Through basic and applied research, the Cultural Landscape and Land Use working group is dedicated to the morphogenetic and perceptual analysis of human-environment relationships, which are particularly influenced by global, regional and local changes in society. A better understanding of these relationships is crucial to ensure the continued existence of mountains as livable spaces with their natural and cultural spatial characteristics in the long term, thus promoting sustainable development. The focus of interest is on physical, demographic, and cultural processes, as well as associated consequences for human land use and their interactions with cultural landscapes.

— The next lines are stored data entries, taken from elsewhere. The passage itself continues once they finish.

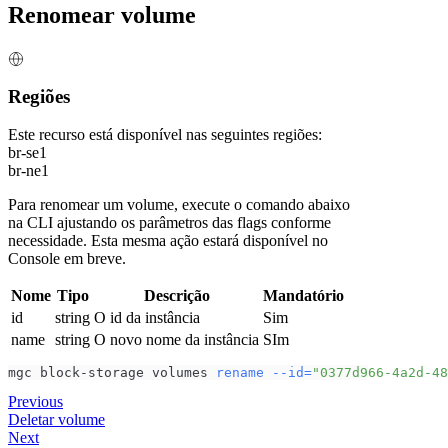
Renomear volume
Regiões
Este recurso está disponível nas seguintes regiões:
br-se1
br-ne1
Para renomear um volume, execute o comando abaixo
na CLI ajustando os parâmetros das flags conforme
necessidade. Esta mesma ação estará disponível no
Console em breve.
Nome
Tipo
Descrição
Mandatório
id
string
O id da instância
Sim
name
string
O novo nome da instância
SIm
mgc block-storage volumes 
rename
--id
=
"0377d966-4a2d-48
Previous
Deletar volume
Next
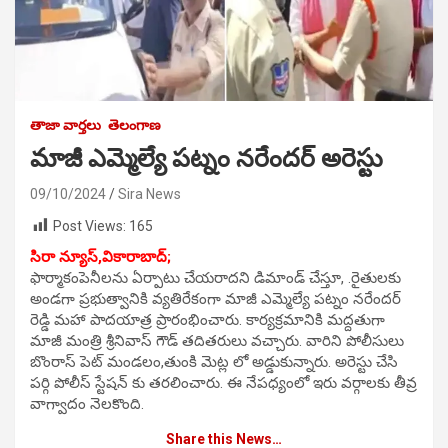
తాజా వార్తలు
తెలంగాణ
మాజీ ఎమ్మెల్యే పట్నం నరేందర్ అరెస్టు
09/10/2024
Sira News
Post Views:
165
సిరా న్యూస్,వికారాబాద్;
ఫార్మాకంపెనీలను ఏర్పాటు చేయరాదని డిమాండ్ చేస్తూ, .రైతులకు
అండగా ప్రభుత్వానికి వ్యతిరేకంగా మాజీ ఎమ్మెల్యే పట్నం నరేందర్
రెడ్డి మహా పాదయాత్ర ప్రారంభించారు. కార్యక్రమానికి మద్దతుగా
మాజీ మంత్రి శ్రీనివాస్ గౌడ్ తదితరులు వచ్చారు. వారిని పోలీసులు
బొంరాస్ పెట్ మండలం,తుంకి మెట్ల లో అడ్డుకున్నారు. అరెస్టు చేసి
పర్గి పోలీస్ స్టేషన్ కు తరలించారు. ఈ నేపధ్యంలో ఇరు వర్గాలకు తీవ్ర
వాగ్వాదం నెలకొంది.
Share this News…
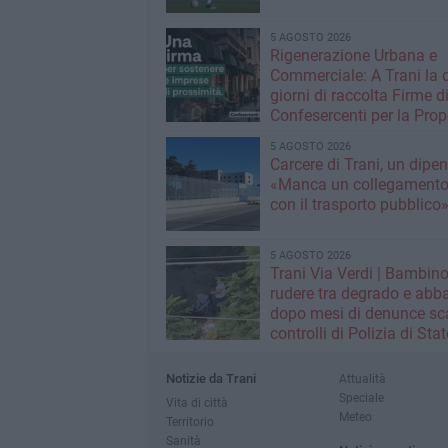
5 AGOSTO 2026
Rigenerazione Urbana e
Commerciale: A Trani la 
giorni di raccolta Firme d
Confesercenti per la Prop
Legge Nazionale
5 AGOSTO 2026
Carcere di Trani, un dipe
«Manca un collegamento 
con il trasporto pubblico
5 AGOSTO 2026
Trani Via Verdi | Bambino
rudere tra degrado e abb
dopo mesi di denunce sca
controlli di Polizia di Stat
Polizia Locale
Notizie da Trani
Attualità
Speciale
Vita di città
Meteo
Territorio
Sanità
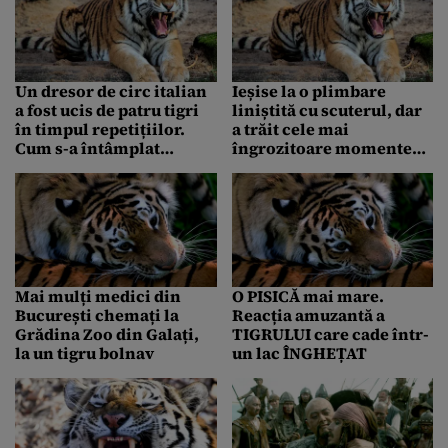
– VIDEO
Un dresor de circ italian
Ieșise la o plimbare
a fost ucis de patru tigri
liniștită cu scuterul, dar
în timpul repetițiilor.
a trăit cele mai
Cum s-a întâmplat
îngrozitoare momente
tragedia
din viața lui: Tigrul,
aproape să îi înhațe roata
– VIDEO
Mai mulți medici din
O PISICĂ mai mare.
București chemați la
Reacția amuzantă a
Grădina Zoo din Galați,
TIGRULUI care cade într-
la un tigru bolnav
un lac ÎNGHEȚAT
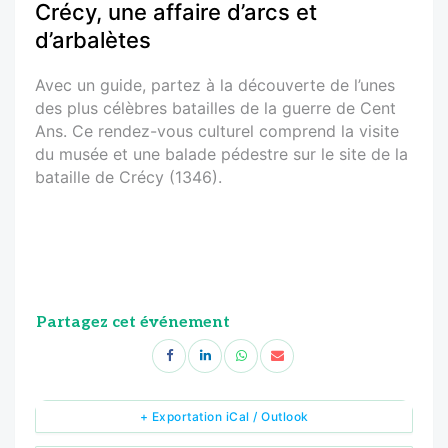
Crécy, une affaire d’arcs et
d’arbalètes
Avec un guide, partez à la découverte de l’unes
des plus célèbres batailles de la guerre de Cent
Ans. Ce rendez-vous culturel comprend la visite
du musée et une balade pédestre sur le site de la
bataille de Crécy (1346).
Partagez cet événement
+ Exportation iCal / Outlook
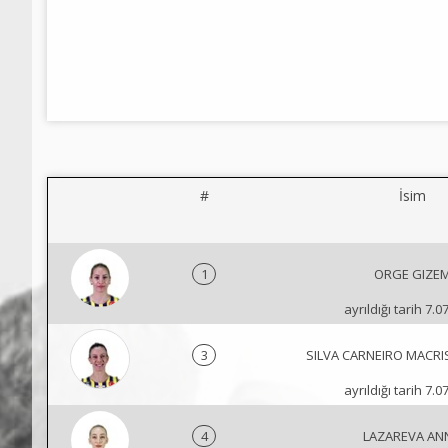
#
İsim
1
ORGE GIZE
ayrıldığı tarih 7.0
3
SILVA CARNEIRO MACRI
ayrıldığı tarih 7.0
4
LAZAREVA AN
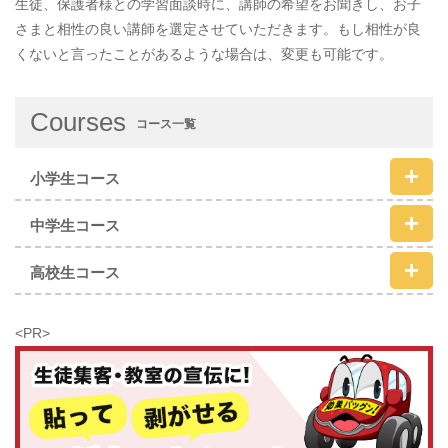
生徒、保護者様との学習面談時に、講師の希望をお聞きし、お子
さまと相性の良い講師を選定させていただきます。もし相性が良
くないと言ったことがあるような場合は、変更も可能です。
Courses
コース一覧
小学生コース
中学生コース
高校生コース
<PR>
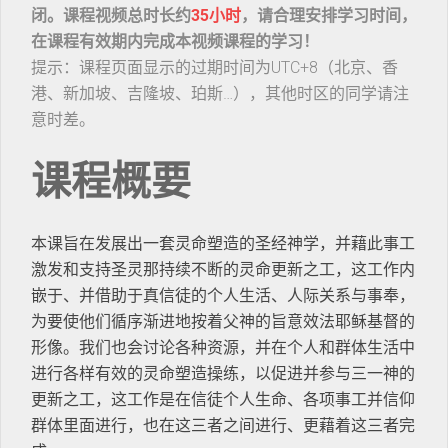
闭。课程视频总时长约
35小时
，请合理安排学习时间，
在课程有效期内完成本视频课程的学习！
提示：课程页面显示的过期时间为UTC+8（北京、香
港、新加坡、吉隆坡、珀斯…），其他时区的同学请注
意时差。
课程概要
本课旨在发展出一套灵命塑造的圣经神学，并藉此事工
激发和支持圣灵那持续不断的灵命更新之工，这工作内
嵌于、并借助于真信徒的个人生活、人际关系与事奉，
为要使他们循序渐进地按着父神的旨意效法耶稣基督的
形像。我们也会讨论各种资源，并在个人和群体生活中
进行各样有效的灵命塑造操练，以促进并参与三一神的
更新之工，这工作是在信徒个人生命、各项事工并信仰
群体里面进行，也在这三者之间进行、更藉着这三者完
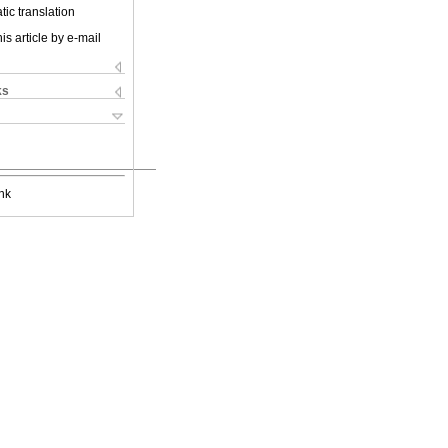
ic translation
is article by e-mail
ks
nk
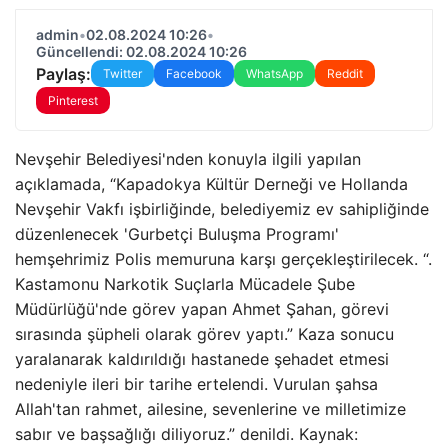
admin
•
02.08.2024 10:26
•
Güncellendi: 02.08.2024 10:26
Paylaş:
Twitter
Facebook
WhatsApp
Reddit
Pinterest
Nevşehir Belediyesi'nden konuyla ilgili yapılan
açıklamada, “Kapadokya Kültür Derneği ve Hollanda
Nevşehir Vakfı işbirliğinde, belediyemiz ev sahipliğinde
düzenlenecek 'Gurbetçi Buluşma Programı'
hemşehrimiz Polis memuruna karşı gerçekleştirilecek. “.
Kastamonu Narkotik Suçlarla Mücadele Şube
Müdürlüğü'nde görev yapan Ahmet Şahan, görevi
sırasında şüpheli olarak görev yaptı.” Kaza sonucu
yaralanarak kaldırıldığı hastanede şehadet etmesi
nedeniyle ileri bir tarihe ertelendi. Vurulan şahsa
Allah'tan rahmet, ailesine, sevenlerine ve milletimize
sabır ve başsağlığı diliyoruz.” denildi. Kaynak:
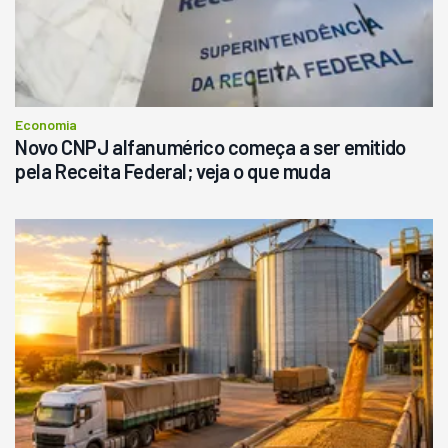
Economia
Novo CNPJ alfanumérico começa a ser emitido
pela Receita Federal; veja o que muda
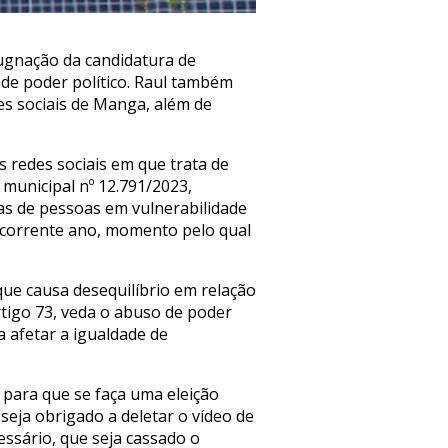
pugnação da candidatura de
 de poder político. Raul também
des sociais de Manga, além de
s redes sociais em que trata de
 municipal nº 12.791/2023,
as de pessoas em vulnerabilidade
no corrente ano, momento pelo qual
que causa desequilíbrio em relação
artigo 73, veda o abuso de poder
a afetar a igualdade de
 para que se faça uma eleição
seja obrigado a deletar o vídeo de
ssário, que seja cassado o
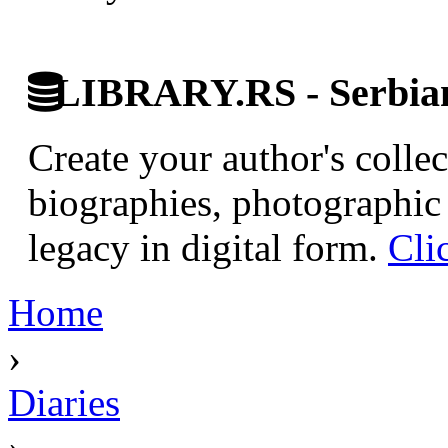
LIBRARY.RS - Serbian 
Create your author's collec
biographies, photographic 
legacy in digital form.
Cli
Home
›
Diaries
›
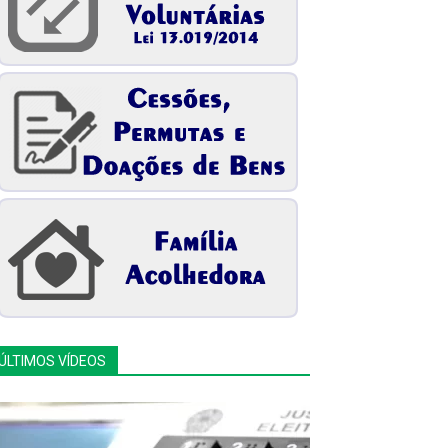
ÚLTIMOS VÍDEOS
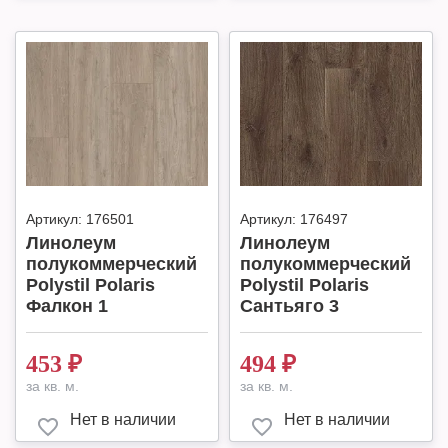
Артикул:
176501
Артикул:
176497
Линолеум
Линолеум
полукоммерческий
полукоммерческий
Polystil Polaris
Polystil Polaris
Фалкон 1
Сантьяго 3
453
₽
494
₽
за кв. м.
за кв. м.
Нет в наличии
Нет в наличии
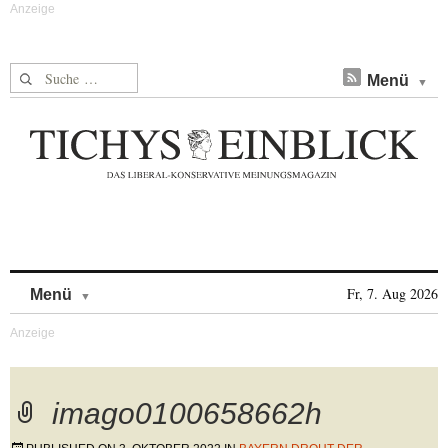
Suche nach:
Menü
Skip to content
Fr, 7. Aug 2026
Menü
imago0100658662h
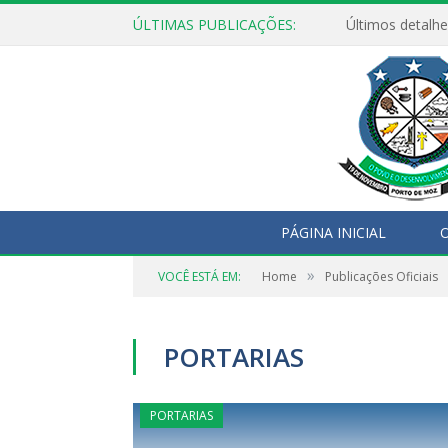
ÚLTIMAS PUBLICAÇÕES:
Últimos detalhe
PÁGINA INICIAL
O
»
VOCÊ ESTÁ EM:
Home
Publicações Oficiais
PORTARIAS
PORTARIAS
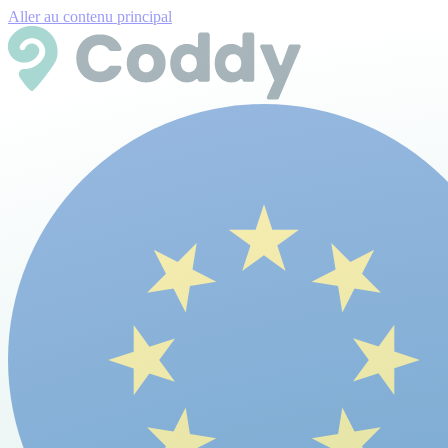
Aller au contenu principal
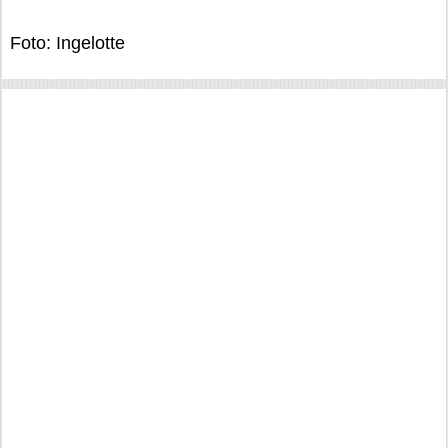
Foto: Ingelotte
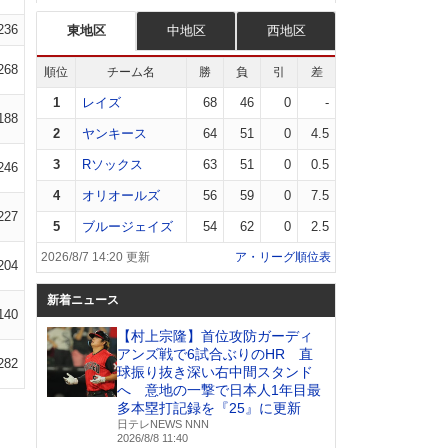
236
東地区
中地区
西地区
268
順位
チーム名
勝
負
引
差
1
レイズ
68
46
0
-
188
2
ヤンキース
64
51
0
4.5
3
Rソックス
63
51
0
0.5
246
4
オリオールズ
56
59
0
7.5
227
5
ブルージェイズ
54
62
0
2.5
2026/8/7 14:20 更新
ア・リーグ順位表
204
新着ニュース
140
【村上宗隆】首位攻防ガーディ
アンズ戦で6試合ぶりのHR 直
282
球振り抜き深い右中間スタンド
へ 意地の一撃で日本人1年目最
多本塁打記録を『25』に更新
日テレNEWS NNN
2026/8/8 11:40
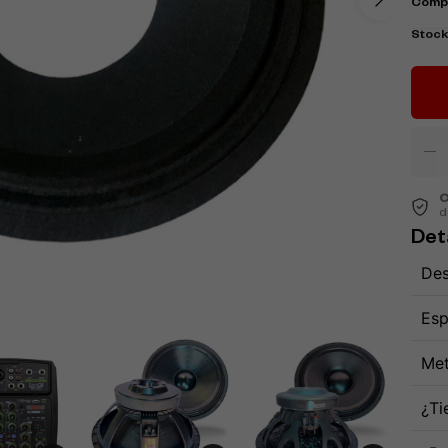
Comp
Stoc
C
d
Det
Des
Esp
Met
¿Ti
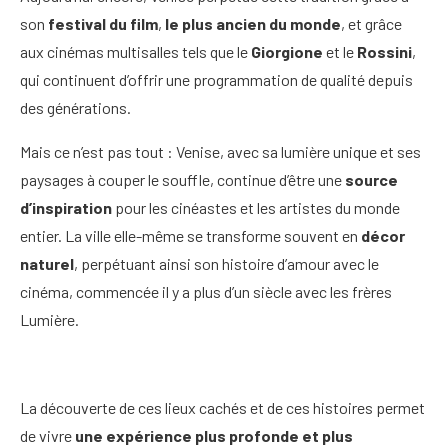
son
festival du film
,
le plus ancien du monde
, et grâce
aux cinémas multisalles tels que le
Giorgione
et le
Rossini
,
qui continuent d’offrir une programmation de qualité depuis
des générations.
Mais ce n’est pas tout : Venise, avec sa lumière unique et ses
paysages à couper le souffle, continue d’être une
source
d’inspiration
pour les cinéastes et les artistes du monde
entier. La ville elle-même se transforme souvent en
décor
naturel
, perpétuant ainsi son histoire d’amour avec le
cinéma, commencée il y a plus d’un siècle avec les frères
Lumière.
La découverte de ces lieux cachés et de ces histoires permet
de vivre
une expérience plus profonde et plus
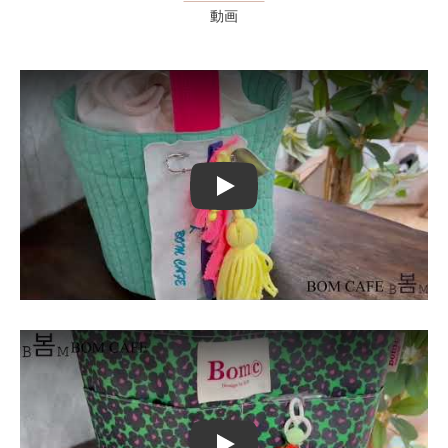
動画
Play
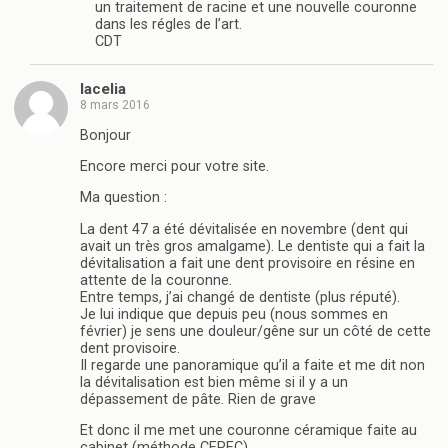
un traitement de racine et une nouvelle couronne
dans les régles de l’art.
CDT
lacelia
8 mars 2016
Bonjour
Encore merci pour votre site.
Ma question :
La dent 47 a été dévitalisée en novembre (dent qui
avait un très gros amalgame). Le dentiste qui a fait la
dévitalisation a fait une dent provisoire en résine en
attente de la couronne.
Entre temps, j’ai changé de dentiste (plus réputé).
Je lui indique que depuis peu (nous sommes en
février) je sens une douleur/gêne sur un côté de cette
dent provisoire.
Il regarde une panoramique qu’il a faite et me dit non
la dévitalisation est bien même si il y a un
dépassement de pâte. Rien de grave
Et donc il me met une couronne céramique faite au
cabinet (méthode CEREC).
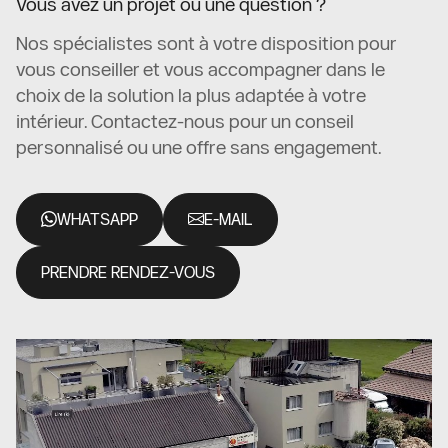
Vous avez un projet ou une question ?
Nos spécialistes sont à votre disposition pour
vous conseiller et vous accompagner dans le
choix de la solution la plus adaptée à votre
intérieur. Contactez-nous pour un conseil
personnalisé ou une offre sans engagement.
WHATSAPP
E-MAIL
PRENDRE RENDEZ-VOUS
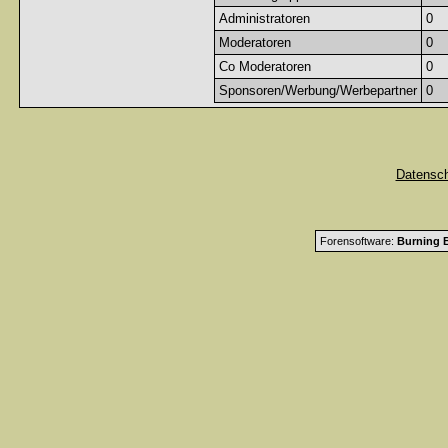
Administratoren
0
Moderatoren
0
Co Moderatoren
0
Sponsoren/Werbung/Werbepartner
0
Datensc
Forensoftware:
Burning B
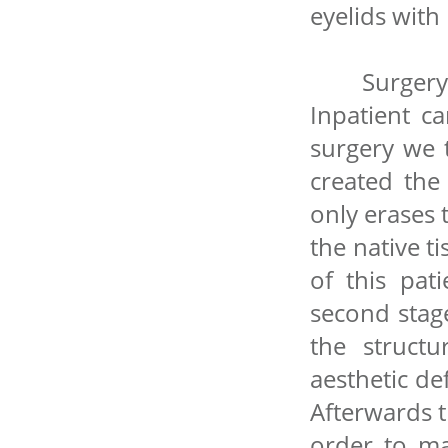
eyelids with 
Surgery du
Inpatient ca
surgery we t
created the 
only erases 
the native t
of this pat
second stage
the structu
aesthetic de
Afterwards th
order to mai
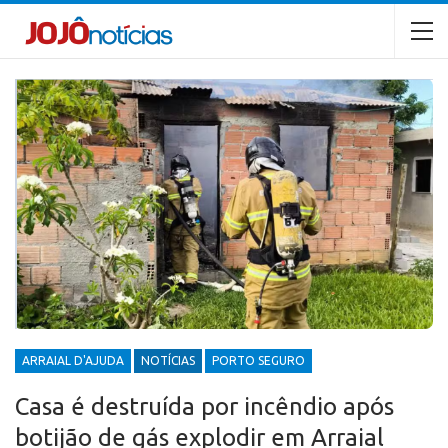
ARRAIAL D'AJUDA
NOTÍCIAS
PORTO SEGURO
Casa é destruída por incêndio após
botijão de gás explodir em Arraial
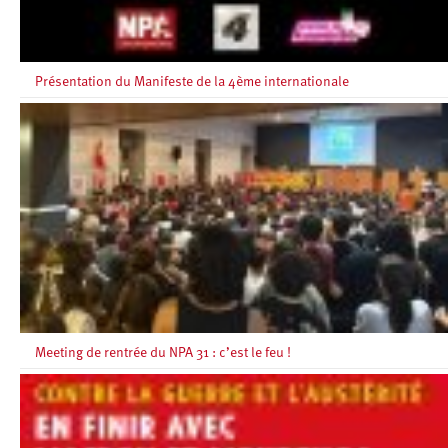
Présentation du Manifeste de la 4ème internationale
Meeting de rentrée du NPA 31 : c’est le feu !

The interdisciplinary application of quantitative and qualitative methods on different scales as well as the diachronic observation of longer periods of time generate system and target knowledge about the genesis and future development of cultural landscapes and land use in mountain regions and enable the derivation of practice-relevant recommendations for action for decision makers, for example in cultural institutes, agricultural holdings, tourism destinations, and protected areas. The transdisciplinary application of co-creative methods also generates target knowledge together with non-scientific stakeholders.
Beyond the European Alps, the working group also deals with extra-Alpine mountains in the Global North and South in the sense of comparative mountain research. Its members act as contact points for the cultural landscape and land use relevant networks of the Permanent European Conference for the Study of the Rural Landscape (PECSRL), the International Partnership for the Satoyama Initiative (IPSI), and the Commission on Mountain Studies of the International Geographical Union (IGU).